→ Exercise details
Rewrite the listing from its first line up to and including the line containing "proprietà districanti e lucidanti.", switching "beżowy" to "czarny" and keeping everything else identical.

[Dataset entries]
◇ ◇ ◇ ◇ ◇

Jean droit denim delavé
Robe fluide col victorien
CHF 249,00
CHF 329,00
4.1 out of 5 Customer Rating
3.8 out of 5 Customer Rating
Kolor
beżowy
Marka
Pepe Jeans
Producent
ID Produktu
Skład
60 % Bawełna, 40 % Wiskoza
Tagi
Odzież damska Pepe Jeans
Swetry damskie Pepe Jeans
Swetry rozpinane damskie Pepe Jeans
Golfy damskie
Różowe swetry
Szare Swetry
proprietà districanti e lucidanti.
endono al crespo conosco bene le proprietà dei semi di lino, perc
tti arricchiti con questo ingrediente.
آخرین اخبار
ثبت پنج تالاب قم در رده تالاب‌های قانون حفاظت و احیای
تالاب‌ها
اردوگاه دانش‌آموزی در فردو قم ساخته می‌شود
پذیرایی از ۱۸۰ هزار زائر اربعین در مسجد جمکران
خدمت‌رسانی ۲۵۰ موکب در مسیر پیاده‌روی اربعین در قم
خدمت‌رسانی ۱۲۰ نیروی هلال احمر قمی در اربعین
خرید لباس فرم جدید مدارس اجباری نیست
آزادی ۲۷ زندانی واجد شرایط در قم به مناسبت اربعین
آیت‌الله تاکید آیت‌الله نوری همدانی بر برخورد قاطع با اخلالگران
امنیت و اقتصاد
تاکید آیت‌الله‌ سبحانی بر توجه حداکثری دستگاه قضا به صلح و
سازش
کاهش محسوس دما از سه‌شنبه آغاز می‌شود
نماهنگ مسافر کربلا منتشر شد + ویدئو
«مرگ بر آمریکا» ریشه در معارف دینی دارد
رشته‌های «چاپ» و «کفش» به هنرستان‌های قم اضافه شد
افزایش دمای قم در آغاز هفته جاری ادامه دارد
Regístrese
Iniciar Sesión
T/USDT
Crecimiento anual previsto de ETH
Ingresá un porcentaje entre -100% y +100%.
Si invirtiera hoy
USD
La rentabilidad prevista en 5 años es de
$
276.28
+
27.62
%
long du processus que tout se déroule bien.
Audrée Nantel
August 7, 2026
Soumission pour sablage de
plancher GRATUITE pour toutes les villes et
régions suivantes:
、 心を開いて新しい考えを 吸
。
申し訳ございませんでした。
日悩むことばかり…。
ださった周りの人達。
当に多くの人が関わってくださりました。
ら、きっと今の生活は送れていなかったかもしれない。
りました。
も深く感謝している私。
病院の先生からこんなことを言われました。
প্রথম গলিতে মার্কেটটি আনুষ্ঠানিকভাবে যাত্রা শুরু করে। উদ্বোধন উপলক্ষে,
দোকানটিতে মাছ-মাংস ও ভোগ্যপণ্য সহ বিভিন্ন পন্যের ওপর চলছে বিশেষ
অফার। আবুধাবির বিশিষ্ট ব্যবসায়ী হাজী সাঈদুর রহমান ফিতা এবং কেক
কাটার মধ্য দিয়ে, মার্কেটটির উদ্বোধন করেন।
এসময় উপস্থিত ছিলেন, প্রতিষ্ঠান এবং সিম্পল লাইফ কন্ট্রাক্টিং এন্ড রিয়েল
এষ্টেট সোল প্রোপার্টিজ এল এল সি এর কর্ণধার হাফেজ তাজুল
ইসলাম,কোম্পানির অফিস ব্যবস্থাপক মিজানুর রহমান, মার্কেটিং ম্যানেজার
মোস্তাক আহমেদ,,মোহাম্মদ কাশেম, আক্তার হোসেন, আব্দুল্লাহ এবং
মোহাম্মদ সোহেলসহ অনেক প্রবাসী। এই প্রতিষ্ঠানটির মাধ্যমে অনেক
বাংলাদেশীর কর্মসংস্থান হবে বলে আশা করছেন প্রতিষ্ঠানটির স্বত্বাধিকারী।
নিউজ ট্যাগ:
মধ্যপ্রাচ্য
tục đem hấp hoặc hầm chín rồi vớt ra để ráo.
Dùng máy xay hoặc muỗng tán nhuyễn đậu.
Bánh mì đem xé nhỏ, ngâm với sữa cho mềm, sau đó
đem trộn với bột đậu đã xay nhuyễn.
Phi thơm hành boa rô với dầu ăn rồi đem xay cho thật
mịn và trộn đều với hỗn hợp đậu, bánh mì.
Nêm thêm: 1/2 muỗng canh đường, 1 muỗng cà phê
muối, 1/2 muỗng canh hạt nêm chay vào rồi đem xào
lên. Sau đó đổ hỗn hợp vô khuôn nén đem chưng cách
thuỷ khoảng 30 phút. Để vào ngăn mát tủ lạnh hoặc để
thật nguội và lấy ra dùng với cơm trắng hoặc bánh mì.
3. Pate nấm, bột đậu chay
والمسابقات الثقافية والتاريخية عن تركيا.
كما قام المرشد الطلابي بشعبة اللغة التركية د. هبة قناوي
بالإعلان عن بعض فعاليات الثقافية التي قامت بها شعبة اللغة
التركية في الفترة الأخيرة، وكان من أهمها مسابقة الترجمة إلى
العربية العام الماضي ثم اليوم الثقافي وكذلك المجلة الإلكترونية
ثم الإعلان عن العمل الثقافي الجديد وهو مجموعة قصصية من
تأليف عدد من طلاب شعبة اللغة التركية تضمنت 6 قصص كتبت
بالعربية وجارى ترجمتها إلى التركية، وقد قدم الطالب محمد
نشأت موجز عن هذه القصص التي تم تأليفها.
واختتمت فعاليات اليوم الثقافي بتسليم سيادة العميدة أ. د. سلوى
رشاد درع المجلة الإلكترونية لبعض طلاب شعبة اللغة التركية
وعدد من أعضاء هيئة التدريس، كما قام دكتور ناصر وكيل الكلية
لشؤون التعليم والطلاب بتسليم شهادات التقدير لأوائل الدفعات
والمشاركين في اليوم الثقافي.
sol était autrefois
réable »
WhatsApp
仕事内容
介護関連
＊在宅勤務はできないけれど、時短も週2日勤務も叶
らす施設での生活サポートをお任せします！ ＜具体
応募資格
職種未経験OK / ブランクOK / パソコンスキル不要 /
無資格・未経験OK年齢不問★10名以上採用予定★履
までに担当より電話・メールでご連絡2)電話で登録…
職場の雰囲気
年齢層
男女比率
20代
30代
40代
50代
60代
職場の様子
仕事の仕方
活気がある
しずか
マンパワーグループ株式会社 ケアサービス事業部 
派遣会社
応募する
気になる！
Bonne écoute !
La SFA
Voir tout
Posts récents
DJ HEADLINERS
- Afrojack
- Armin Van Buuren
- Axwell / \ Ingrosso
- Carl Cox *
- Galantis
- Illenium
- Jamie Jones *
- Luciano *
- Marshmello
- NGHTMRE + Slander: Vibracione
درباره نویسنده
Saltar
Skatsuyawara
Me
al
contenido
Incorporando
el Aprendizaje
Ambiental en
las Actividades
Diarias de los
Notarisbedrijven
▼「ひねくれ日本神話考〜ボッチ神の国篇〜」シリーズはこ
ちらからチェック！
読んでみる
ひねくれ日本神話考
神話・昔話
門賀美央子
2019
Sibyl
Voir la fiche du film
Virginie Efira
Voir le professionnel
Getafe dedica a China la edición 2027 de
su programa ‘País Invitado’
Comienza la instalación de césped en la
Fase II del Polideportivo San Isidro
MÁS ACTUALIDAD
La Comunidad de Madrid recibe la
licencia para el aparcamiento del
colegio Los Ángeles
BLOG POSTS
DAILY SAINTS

◇ ◇ ◇ ◇ ◇

→ Reply to the exercise
Jean droit denim delavé
Robe fluide col victorien
CHF 249,00
CHF 329,00
4.1 out of 5 Customer Rating
3.8 out of 5 Customer Rating
Kolor
czarny
Marka
Pepe Jeans
Producent
ID Produktu
Skład
60 % Bawełna, 40 % Wiskoza
Tagi
Odzież damska Pepe Jeans
Swetry damskie Pepe Jeans
Swetry rozpinane damskie Pepe Jeans
Golfy damskie
Różowe swetry
Szare Swetry
proprietà districanti e lucidanti.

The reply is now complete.